Anderson turned and looked at his mother, and her severe face softened and paled. He looked to her at that moment more like his father than himself. He was accusing her.
"Mother, do you think, if she cares, that I would ever desert her, any more than father would have deserted you?" he demanded.
It was her turn to excuse herself. "I know you are honorable, Randolph," she said, "but I saw when I came in, and I don't see how you have seen enough of her to have it happen; but I know girls, and I can see how she feels, and I didn't know but you might think if her father--"
"What difference do you think her father makes to me, mother?" asked Anderson.
Chapter XL
When Carroll came to himself that night after his fall, his first conscious motion was for his dollar watch. He was in William Allbright's bed. There were only two sleeping-apartments in the little tenement. William was seated beside him, watching him with his faithful, serious face; there was also a physician, keenly observant, still closer to the injured man's head; and the sister, Allbright's sister, was visible in the next room, seated in a chair which commanded a good view of the bed. It was Allbright who had rescued Carroll from the station-house; for when he did not rise, the usual crowd, who directly attribute all failures to recover one's self from a manifestly inappropriate rec.u.mbent position, had collected, and several policemen were on the scene.

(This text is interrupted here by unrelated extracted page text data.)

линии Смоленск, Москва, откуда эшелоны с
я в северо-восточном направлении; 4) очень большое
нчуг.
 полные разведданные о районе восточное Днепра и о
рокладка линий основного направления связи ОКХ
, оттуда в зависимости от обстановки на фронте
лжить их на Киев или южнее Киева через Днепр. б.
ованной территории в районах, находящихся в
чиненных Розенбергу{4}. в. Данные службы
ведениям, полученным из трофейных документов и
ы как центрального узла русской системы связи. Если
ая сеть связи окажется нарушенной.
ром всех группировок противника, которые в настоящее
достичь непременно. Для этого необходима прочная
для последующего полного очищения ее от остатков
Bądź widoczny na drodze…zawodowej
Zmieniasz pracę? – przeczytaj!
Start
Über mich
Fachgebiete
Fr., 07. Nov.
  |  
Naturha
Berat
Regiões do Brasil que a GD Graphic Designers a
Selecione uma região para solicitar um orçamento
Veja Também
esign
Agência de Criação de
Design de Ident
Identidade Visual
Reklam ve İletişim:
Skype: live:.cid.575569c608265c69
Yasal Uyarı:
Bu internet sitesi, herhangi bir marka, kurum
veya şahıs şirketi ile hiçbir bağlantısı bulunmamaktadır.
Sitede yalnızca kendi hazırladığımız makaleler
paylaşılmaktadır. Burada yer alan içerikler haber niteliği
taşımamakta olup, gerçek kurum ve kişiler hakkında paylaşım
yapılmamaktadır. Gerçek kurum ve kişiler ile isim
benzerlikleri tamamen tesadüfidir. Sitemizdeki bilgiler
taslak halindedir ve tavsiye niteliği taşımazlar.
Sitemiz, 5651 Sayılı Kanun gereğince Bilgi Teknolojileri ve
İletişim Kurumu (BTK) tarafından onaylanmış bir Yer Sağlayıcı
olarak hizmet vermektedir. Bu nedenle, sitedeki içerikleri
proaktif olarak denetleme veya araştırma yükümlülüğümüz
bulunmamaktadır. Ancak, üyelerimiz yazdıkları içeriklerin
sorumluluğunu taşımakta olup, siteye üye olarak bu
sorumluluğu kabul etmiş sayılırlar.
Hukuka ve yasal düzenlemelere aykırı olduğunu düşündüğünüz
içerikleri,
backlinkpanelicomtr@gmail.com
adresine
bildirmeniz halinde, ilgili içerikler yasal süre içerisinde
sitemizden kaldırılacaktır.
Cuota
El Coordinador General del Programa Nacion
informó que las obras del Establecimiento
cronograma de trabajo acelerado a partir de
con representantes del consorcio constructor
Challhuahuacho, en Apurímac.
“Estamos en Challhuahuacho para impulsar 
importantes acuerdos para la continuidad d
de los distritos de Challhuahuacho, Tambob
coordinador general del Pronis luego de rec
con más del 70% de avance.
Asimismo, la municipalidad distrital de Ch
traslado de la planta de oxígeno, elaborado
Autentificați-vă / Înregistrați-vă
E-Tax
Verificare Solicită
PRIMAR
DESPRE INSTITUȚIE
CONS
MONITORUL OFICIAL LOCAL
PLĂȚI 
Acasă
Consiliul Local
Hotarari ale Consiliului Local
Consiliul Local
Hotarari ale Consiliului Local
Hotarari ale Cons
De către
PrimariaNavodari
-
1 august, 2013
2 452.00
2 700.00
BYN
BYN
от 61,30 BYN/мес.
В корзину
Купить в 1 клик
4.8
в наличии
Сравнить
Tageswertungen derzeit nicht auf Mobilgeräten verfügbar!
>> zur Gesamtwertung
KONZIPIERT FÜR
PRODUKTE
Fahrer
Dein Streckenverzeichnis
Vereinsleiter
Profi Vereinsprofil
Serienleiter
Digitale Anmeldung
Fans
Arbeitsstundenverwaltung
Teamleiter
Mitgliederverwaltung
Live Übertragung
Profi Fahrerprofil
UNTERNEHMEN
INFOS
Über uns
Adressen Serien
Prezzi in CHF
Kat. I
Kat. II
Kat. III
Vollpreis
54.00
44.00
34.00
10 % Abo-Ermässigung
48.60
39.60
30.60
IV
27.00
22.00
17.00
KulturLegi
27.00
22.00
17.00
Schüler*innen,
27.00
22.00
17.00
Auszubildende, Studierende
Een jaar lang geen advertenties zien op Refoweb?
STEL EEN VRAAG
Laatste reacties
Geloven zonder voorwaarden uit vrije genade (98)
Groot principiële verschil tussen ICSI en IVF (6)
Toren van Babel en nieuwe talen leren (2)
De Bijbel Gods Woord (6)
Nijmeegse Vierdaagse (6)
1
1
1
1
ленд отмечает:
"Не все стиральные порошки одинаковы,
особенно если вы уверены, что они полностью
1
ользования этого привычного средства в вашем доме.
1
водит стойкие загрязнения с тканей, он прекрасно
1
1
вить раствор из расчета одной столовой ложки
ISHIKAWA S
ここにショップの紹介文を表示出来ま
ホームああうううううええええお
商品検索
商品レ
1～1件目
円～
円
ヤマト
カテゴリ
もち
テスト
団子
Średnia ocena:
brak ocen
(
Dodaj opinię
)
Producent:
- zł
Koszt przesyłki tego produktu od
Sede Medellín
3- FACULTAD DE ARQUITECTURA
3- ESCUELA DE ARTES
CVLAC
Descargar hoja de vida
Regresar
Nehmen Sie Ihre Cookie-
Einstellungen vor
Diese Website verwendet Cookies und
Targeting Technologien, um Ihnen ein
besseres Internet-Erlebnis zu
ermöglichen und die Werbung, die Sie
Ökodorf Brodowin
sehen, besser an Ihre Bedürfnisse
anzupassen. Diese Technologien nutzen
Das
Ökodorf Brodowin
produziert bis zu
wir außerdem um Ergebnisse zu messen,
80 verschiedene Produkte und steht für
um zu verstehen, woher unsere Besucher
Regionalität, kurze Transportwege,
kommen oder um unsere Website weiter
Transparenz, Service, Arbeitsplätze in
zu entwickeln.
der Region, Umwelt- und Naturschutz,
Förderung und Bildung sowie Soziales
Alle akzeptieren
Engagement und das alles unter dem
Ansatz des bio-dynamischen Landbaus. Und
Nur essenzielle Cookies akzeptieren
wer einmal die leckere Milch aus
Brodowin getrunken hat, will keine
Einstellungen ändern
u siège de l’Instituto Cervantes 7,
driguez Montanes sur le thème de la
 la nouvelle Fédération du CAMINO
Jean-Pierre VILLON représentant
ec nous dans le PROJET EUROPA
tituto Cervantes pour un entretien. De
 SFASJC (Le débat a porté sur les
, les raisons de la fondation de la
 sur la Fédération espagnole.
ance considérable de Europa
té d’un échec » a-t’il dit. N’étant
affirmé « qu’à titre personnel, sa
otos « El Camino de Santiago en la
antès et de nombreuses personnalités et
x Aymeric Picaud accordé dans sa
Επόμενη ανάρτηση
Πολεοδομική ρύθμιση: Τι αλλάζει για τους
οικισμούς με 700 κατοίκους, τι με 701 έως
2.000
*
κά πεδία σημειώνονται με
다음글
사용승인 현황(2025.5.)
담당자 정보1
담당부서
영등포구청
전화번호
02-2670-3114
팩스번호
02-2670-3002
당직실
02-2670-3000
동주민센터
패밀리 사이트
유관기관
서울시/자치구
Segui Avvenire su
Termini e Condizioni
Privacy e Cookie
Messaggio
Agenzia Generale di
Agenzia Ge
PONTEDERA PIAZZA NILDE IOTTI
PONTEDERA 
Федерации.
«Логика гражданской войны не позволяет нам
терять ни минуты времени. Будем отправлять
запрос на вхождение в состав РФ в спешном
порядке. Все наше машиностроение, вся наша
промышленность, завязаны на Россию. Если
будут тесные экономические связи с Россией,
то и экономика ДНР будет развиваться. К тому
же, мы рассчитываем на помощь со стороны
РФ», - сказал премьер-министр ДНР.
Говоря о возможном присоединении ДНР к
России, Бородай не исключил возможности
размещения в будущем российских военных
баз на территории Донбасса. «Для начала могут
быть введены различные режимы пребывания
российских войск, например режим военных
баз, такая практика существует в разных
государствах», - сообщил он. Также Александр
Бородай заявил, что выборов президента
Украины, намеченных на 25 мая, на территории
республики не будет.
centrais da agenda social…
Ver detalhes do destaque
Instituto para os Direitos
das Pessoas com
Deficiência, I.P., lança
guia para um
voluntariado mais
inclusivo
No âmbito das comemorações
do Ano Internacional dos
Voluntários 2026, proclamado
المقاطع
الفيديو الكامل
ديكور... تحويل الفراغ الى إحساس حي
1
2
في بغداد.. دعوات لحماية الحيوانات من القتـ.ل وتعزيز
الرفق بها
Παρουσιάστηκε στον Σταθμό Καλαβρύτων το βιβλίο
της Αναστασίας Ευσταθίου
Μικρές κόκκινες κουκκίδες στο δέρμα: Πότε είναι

"I know this gentleman," Allbright said, in his rather humble, still half-respectful, voice, which carried conviction. "I know this gentleman. I have been a book-keeper in his office. He slipped on the ice. I saw him fall. He is not drunk."
One of the policemen, who had been long in the vicinity and knew Allbright, as from the heights of the law one might know an unimportant and unoffending citizen, responded.
"All right," he said, laconically. "Hospital?"
"Guess he's hurted pretty bad," remarked another policeman, who was a handsome athlete.
"Hospital?" inquired the first, who was a man of few words, of Allbright.
"I guess we'd better have him taken to my house. It's right here,"
replied Allbright. "Then we'll call in Dr. Wilson and see how much is the matter with him. Maybe he's only stunned. The hospital is apt to be a long siege, and if there isn't any need of it--"
"His house is right here," said the first policeman to the second, with a stage aside.